PROVIDED DATA ▸
════════

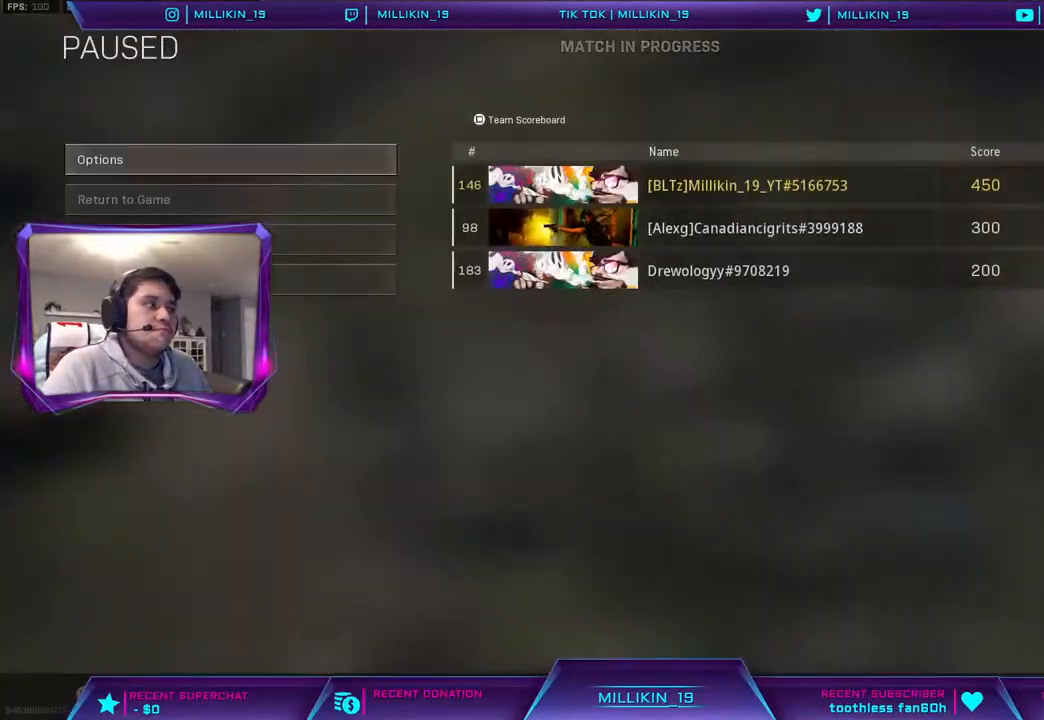
{"buttons": [], "left_stick": "up-left", "right_stick": "right", "events": [[100, "CIRCLE", "down"], [150, "left_stick", "up-left"], [217, "CIRCLE", "up"], [467, "right_stick", "right"]]}
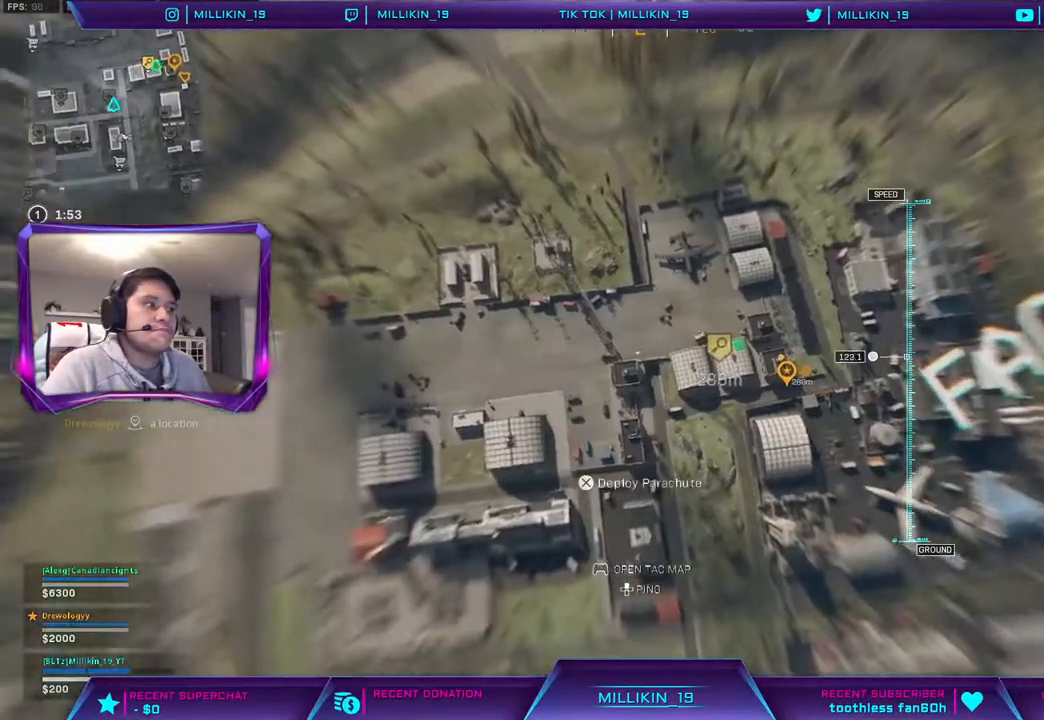
{"buttons": [], "left_stick": "up", "right_stick": "up-right", "events": [[300, "left_stick", "up"], [300, "right_stick", "up-right"]]}
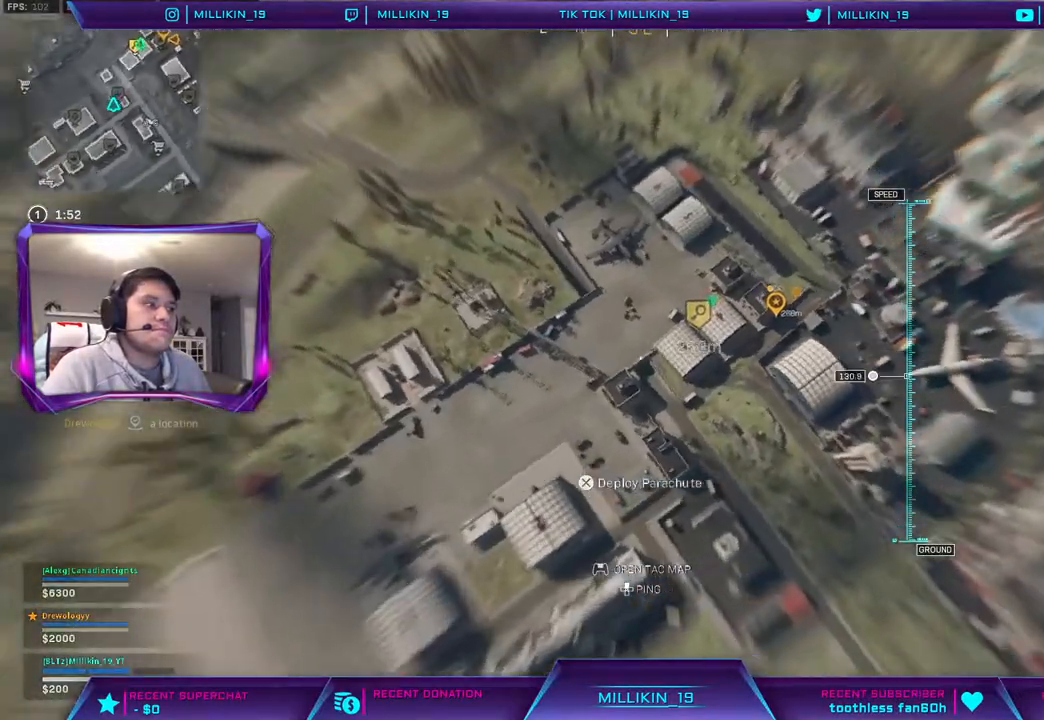
{"buttons": [], "left_stick": "up", "right_stick": "center", "events": [[167, "right_stick", "center"], [250, "CROSS", "down"], [417, "CROSS", "up"]]}
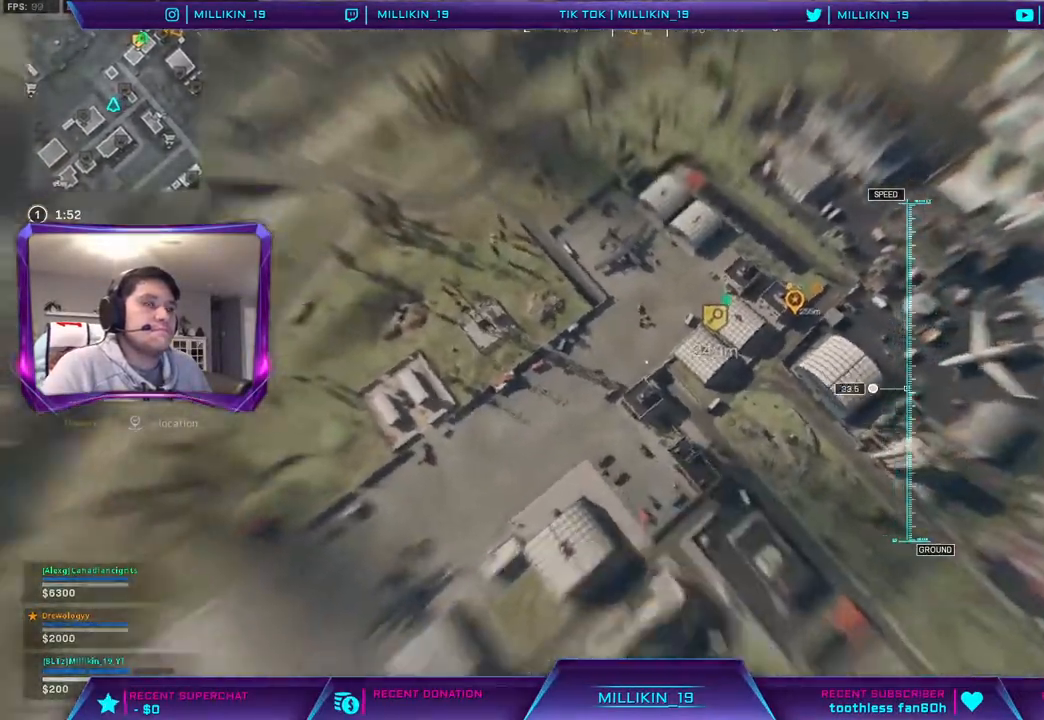
{"buttons": [], "left_stick": "up", "right_stick": "right", "events": [[333, "right_stick", "right"]]}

════════

YOUR TASK ▸ Write out the whole listing exactly, with no pictures.

FINISHED EXERCISE ▸
{"buttons": [], "left_stick": "up-left", "right_stick": "right", "events": [[100, "CIRCLE", "down"], [150, "left_stick", "up-left"], [217, "CIRCLE", "up"], [467, "right_stick", "right"]]}
{"buttons": [], "left_stick": "up", "right_stick": "up-right", "events": [[300, "left_stick", "up"], [300, "right_stick", "up-right"]]}
{"buttons": [], "left_stick": "up", "right_stick": "center", "events": [[167, "right_stick", "center"], [250, "CROSS", "down"], [417, "CROSS", "up"]]}
{"buttons": [], "left_stick": "up", "right_stick": "right", "events": [[333, "right_stick", "right"]]}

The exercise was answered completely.